Biological half-lives for circulating ²¹¹At and anti-CD45 MAb were calculated using single-phase exponential fit to 2.8 ± 0.5 and 3.2 ± 1.3 h, respectively. CD45F staining of peripheral blood mononuclear cells showed that 0.75 mg/kg of MAb was saturating for blood lymphocytes, but gated on all cells the MFI was lower using 1.0 mg/kg, indicating a decrease in available CD45 sites at the higher dose. Lymph nodes remained sub-saturated at 1.0 mg/kg. A dramatic effect was seen on bone marrow lymphocytes with antigen saturation (low CD45F MFI) at 2 h p.i. and few cells (halved FMF MFI) remaining 19 h after treatment. Successful marrow targeting and ablation was supported by α-imaging of cryosectioned bone marrow, showing evenly distributed ²¹¹At in remaining cells. Lymph nodes showed efficient targeting of peripheral follicle-like structures at 19 and 22 h p.i., with lower activity seen in central areas (dogs 1–3). At 2 h p.i. (dog 4), the activity distribution was more homogeneous, indicating elimination of centrally located CD45-expressing cells between 2 and 19 h p.i. In dog 5, the 2-h lymph node biopsy displayed a heterogeneous ²¹¹At distribution as seen in dogs 1–3, hypothetically due to faster penetration and enhanced cell kill with increased ²¹¹At-MAb dose.

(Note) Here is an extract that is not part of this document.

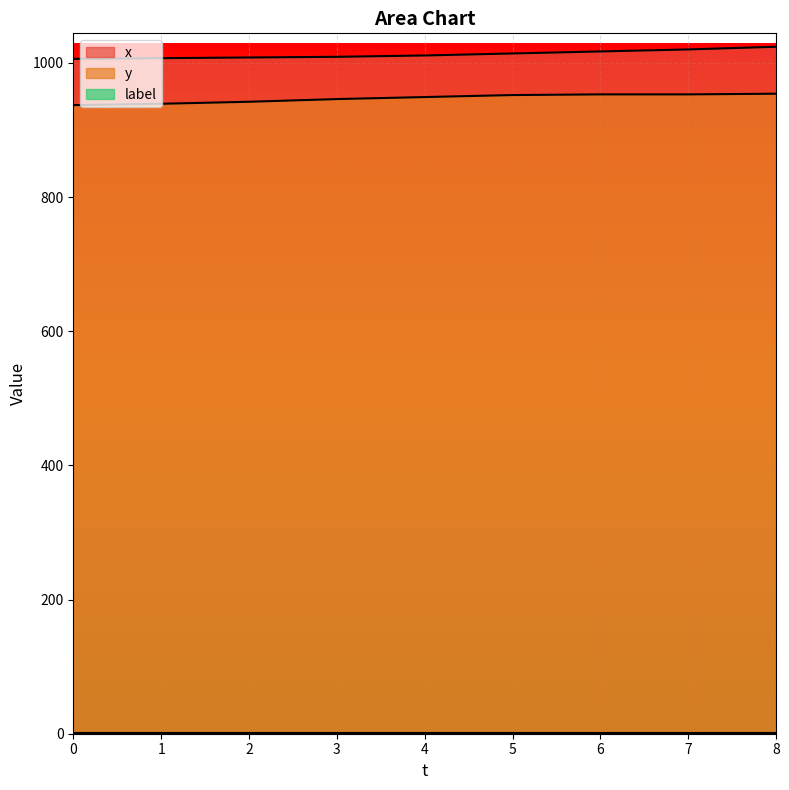

True or false: y has a value of 1492 at 4.

False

Administration of 1.0 mg/kg of ²¹¹At-anti-CD45 MAb resulted in saturation of CD45 sites in bone marrow with ablation of marrow cells. While the lymph nodes were not saturated, there was highly effective targeting of the lymph node follicles. Further studies are needed to assess if targeting ²¹¹At to CD45 may be effective for therapy of NHL.

No relevant conflicts of interest to declare.